Memory Leak in Debug Executor


I am trying to benchmark a large number of individual layer workloads using the debug runtime. To achieve more accurate results, I am executing the run function in a loop and up to 50 times.

However, I realized that every iteration of caused additional memory to be allocated. This memory is never freed, neither when destroying the module nor when recompiling it, only restarting the Python kernel frees ist.

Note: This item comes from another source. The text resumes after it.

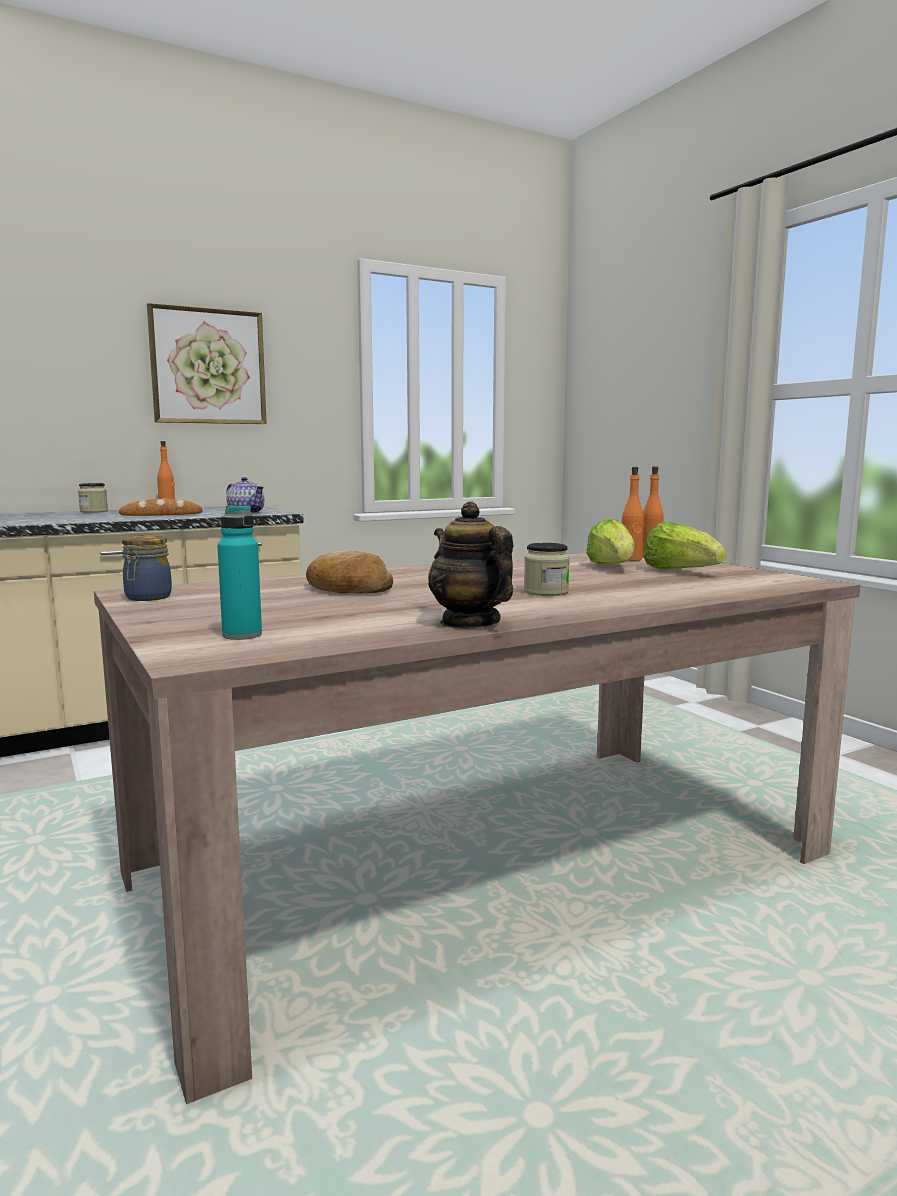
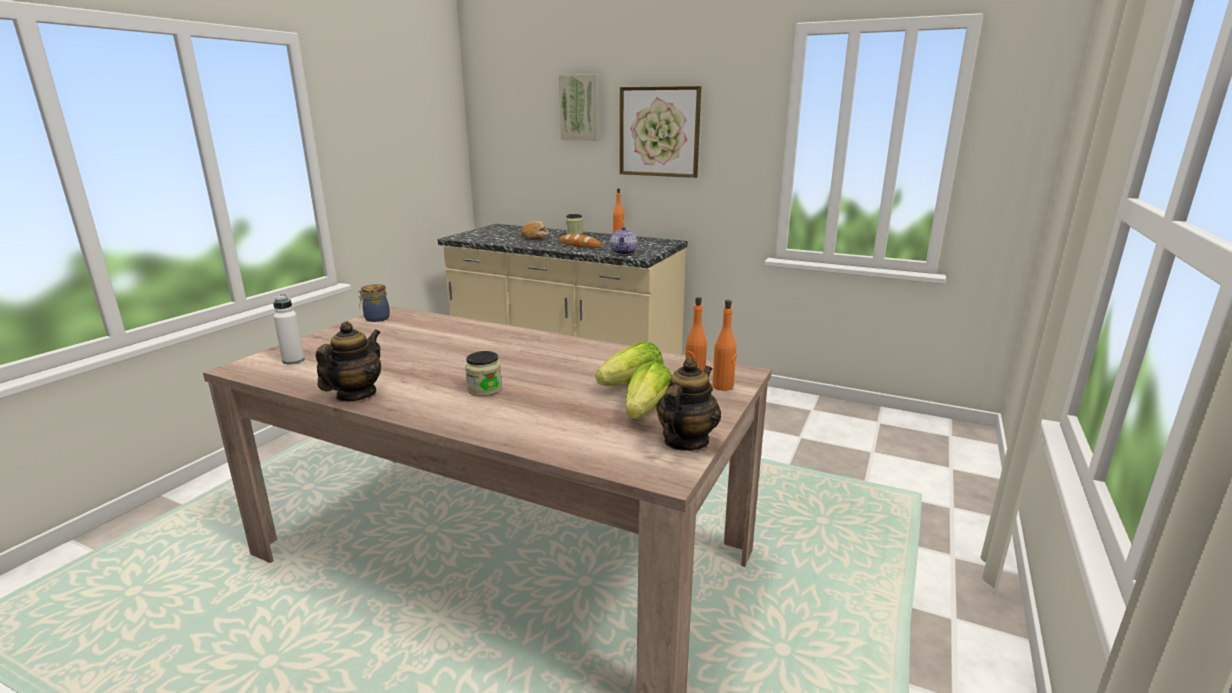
camera: 55 degrees right, 10 degrees up
(77, 327) = (580, 108): none -> picture
(242, 635) = (293, 360): turquoise bottle -> white bottle
(347, 589) = (440, 344): bread -> bread (535, 237)
(754, 573) = (685, 441): none -> teapot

The same error does not occur, when I am using the profile function with the PAPI backend.

minimal example:

from tvm.contrib.debugger import debug_executor as graph_runtime
import os
import psutil

mod =
params = {}
with tvm.transform.PassContext(opt_level=3):
    compiled_graph_lib =, target_class, params=params)
## building runtime
debug_g_mod = graph_runtime.GraphModuleDebug(
    compiled_graph_lib["debug_create"]("default", dev),

for r in range(0, runs):
    # run debug runtime with time measurements only
    print(r+1, psutil.Process(os.getpid()).memory_info().rss / 1024 ** 2)

Should I just use profile instead or will the time measurement be less precise with that function? Used TVM Version: 0.8.dev0

Hey Max can you open a github issue? Also can’t seem to run your minimal example.

One thing to try if you have time is to use a dev install from source of TVM to see if this is still an issue.